What has been your biggest career achievement to date?

I am very proud of the trust I rapidly gained from my colleagues. From day one, I got to work on actual problems with real implications for my teams and for bp. In particular, I was involved with the migration of our repositories and pipelines to Microsoft’s Azure DevOps platform, which helped the team improve its efficiency and increased the reliability of the services we provided. Having a close team meant I could learn from them quickly to deliver what was needed – I was therefore given a lot of responsibility, which felt great! As part of this, I am proud of how I handled challenges – big or small – through clear communication and proactive thinking.

What one thing do you believe has been a major factor in you achieving success?   

My mother has been my biggest role-model. As an entrepreneur and natural problem solver, she showed me that through hard work and consistency, you can achieve anything you aim for. This mindset has helped me overcome difficulties along the way and pursue a career in an industry that has historically been dominated by men.

What top tips would you give to an individual who is trying to excel in their career in technology?

Don’t let fear or doubt stop you! Even if there’s something that scares you – just say yes. Without this attitude, I would have missed out on so many unique opportunities and I wouldn’t be the data scientist that I am today. The best way to learn something is by doing it.  We live in an era where information is easily accessible and often free and there are so many great open source tools to help you get started. It’s also important to follow tech-related discussions on social platforms as you can get a good idea of the emerging trends.

Do you believe there are still barriers for success for women working in tech, if so, how can these barriers be overcome? 

Although improving, women are still underrepresented in tech. In my opinion, the lack of flexibility in working arrangements contributes to this. A significant proportion of jobs in tech can be done remotely, so maybe it’s time to challenge the traditional ways of working. And one thing that the recent pandemic has taught us is that we have the framework and tools to support flexible working, while maintaining productivity.

What do you think companies can do to support and progress the careers of women working in technology?

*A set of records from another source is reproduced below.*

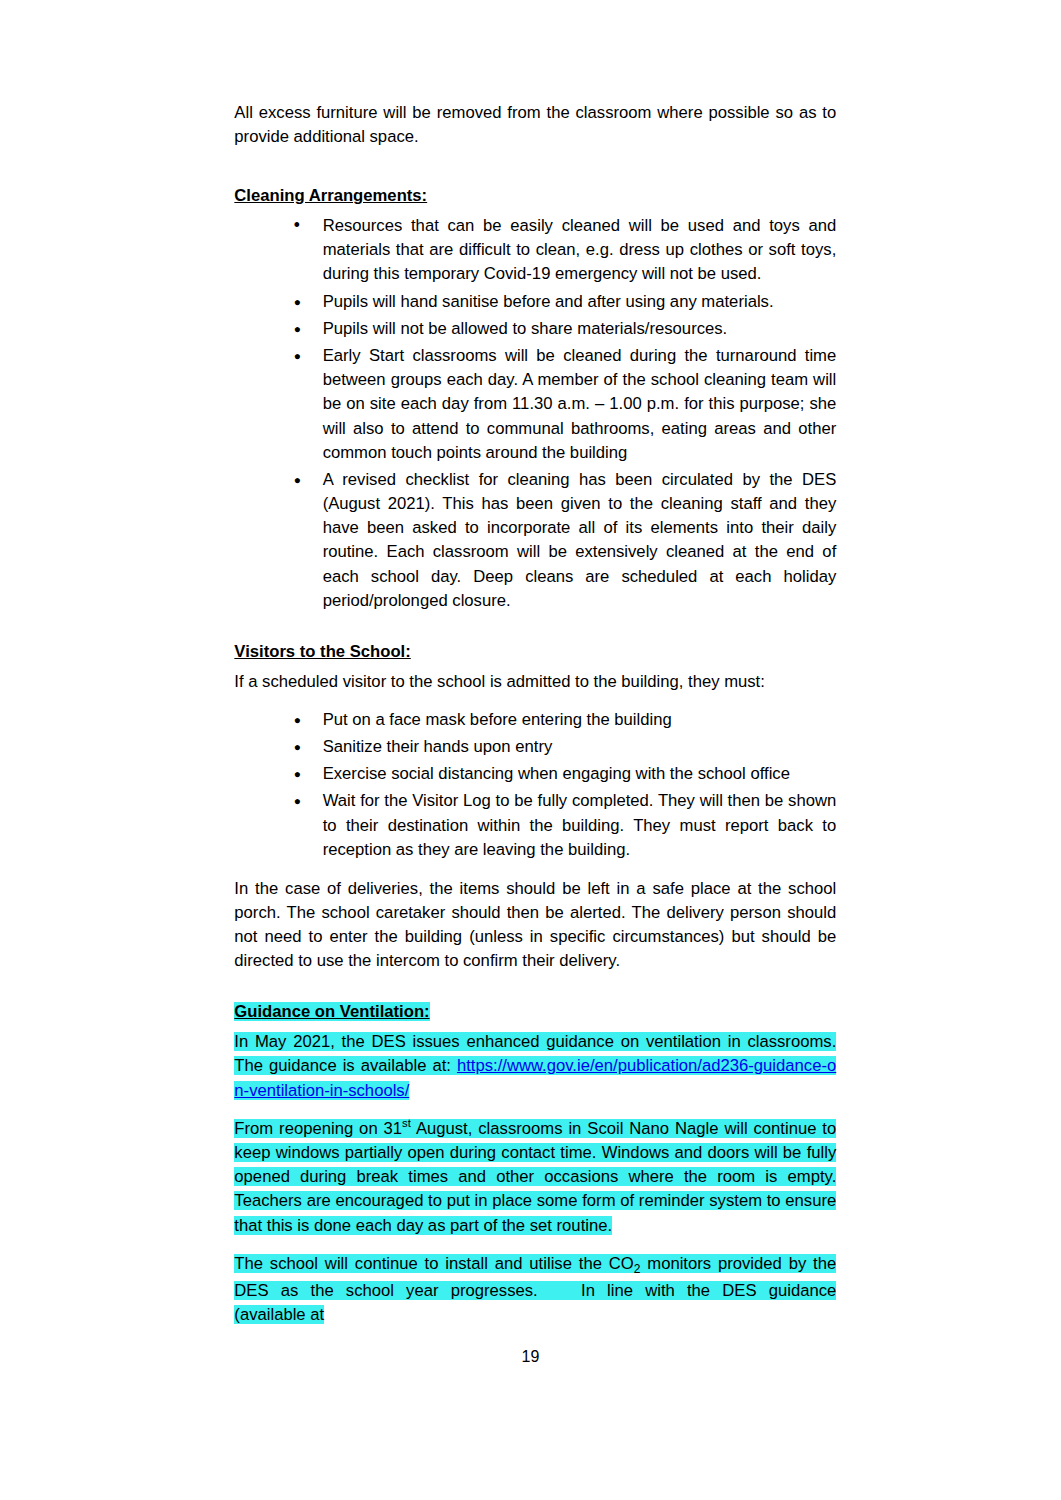All excess furniture will be removed from the classroom where possible so as to provide additional space.
Cleaning Arrangements:
Resources that can be easily cleaned will be used and toys and materials that are difficult to clean, e.g. dress up clothes or soft toys, during this temporary Covid-19 emergency will not be used.
Pupils will hand sanitise before and after using any materials.
Pupils will not be allowed to share materials/resources.
Early Start classrooms will be cleaned during the turnaround time between groups each day. A member of the school cleaning team will be on site each day from 11.30 a.m. – 1.00 p.m. for this purpose; she will also to attend to communal bathrooms, eating areas and other common touch points around the building
A revised checklist for cleaning has been circulated by the DES (August 2021). This has been given to the cleaning staff and they have been asked to incorporate all of its elements into their daily routine. Each classroom will be extensively cleaned at the end of each school day. Deep cleans are scheduled at each holiday period/prolonged closure.
Visitors to the School:
If a scheduled visitor to the school is admitted to the building, they must:
Put on a face mask before entering the building
Sanitize their hands upon entry
Exercise social distancing when engaging with the school office
Wait for the Visitor Log to be fully completed. They will then be shown to their destination within the building. They must report back to reception as they are leaving the building.
In the case of deliveries, the items should be left in a safe place at the school porch. The school caretaker should then be alerted. The delivery person should not need to enter the building (unless in specific circumstances) but should be directed to use the intercom to confirm their delivery.
Guidance on Ventilation:
In May 2021, the DES issues enhanced guidance on ventilation in classrooms. The guidance is available at: https://www.gov.ie/en/publication/ad236-guidance-on-ventilation-in-schools/
From reopening on 31st August, classrooms in Scoil Nano Nagle will continue to keep windows partially open during contact time. Windows and doors will be fully opened during break times and other occasions where the room is empty. Teachers are encouraged to put in place some form of reminder system to ensure that this is done each day as part of the set routine.
The school will continue to install and utilise the CO2 monitors provided by the DES as the school year progresses. In line with the DES guidance (available at
19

I think having a structured career development pathway that engages all employees would help address some of the gender inequality, especially in more senior positions. Proportional representation is important as role models can influence career aspirations. Companies should also have dedicated senior leads that act as advocates for the progression of women and other underrepresented groups within the company.

There is currently only 17 per cent of women working in tech, if you could wave a magic wand, what is the one thing you would do to accelerate the pace of change for women in the industry?  

It’s fundamental for young women working in technology to have female role models they can look up to. When I went in for my technical interview at bp, I was really surprised to see a female interviewer. It was so inspiring and energising to see a woman in a leading tech position; unfortunately, it was something I had never come across before. It made me feel like bp was a company that would be fully supportive of me exploring my passions and ambitions. There is still a lot that needs to be done to increase the representation of women in tech – and having female role models is an important starting point.

What resources do you recommend for women working in tech?

Wired and Towards Data Science are my go-to resources for anything related to digital developments. They’re great ways to be on top of current and future developments in the tech and data science world, and to exchange ideas on these topics. For those who prefer podcasts, I highly recommend the Data Skeptic, which is one of the longest running and a personal favourite. Finally, to get hands-on experience, Kaggle has tutorials, free datasets, numerous competitions, and a vibrant community of data scientists – all the ingredients you need to get your career started!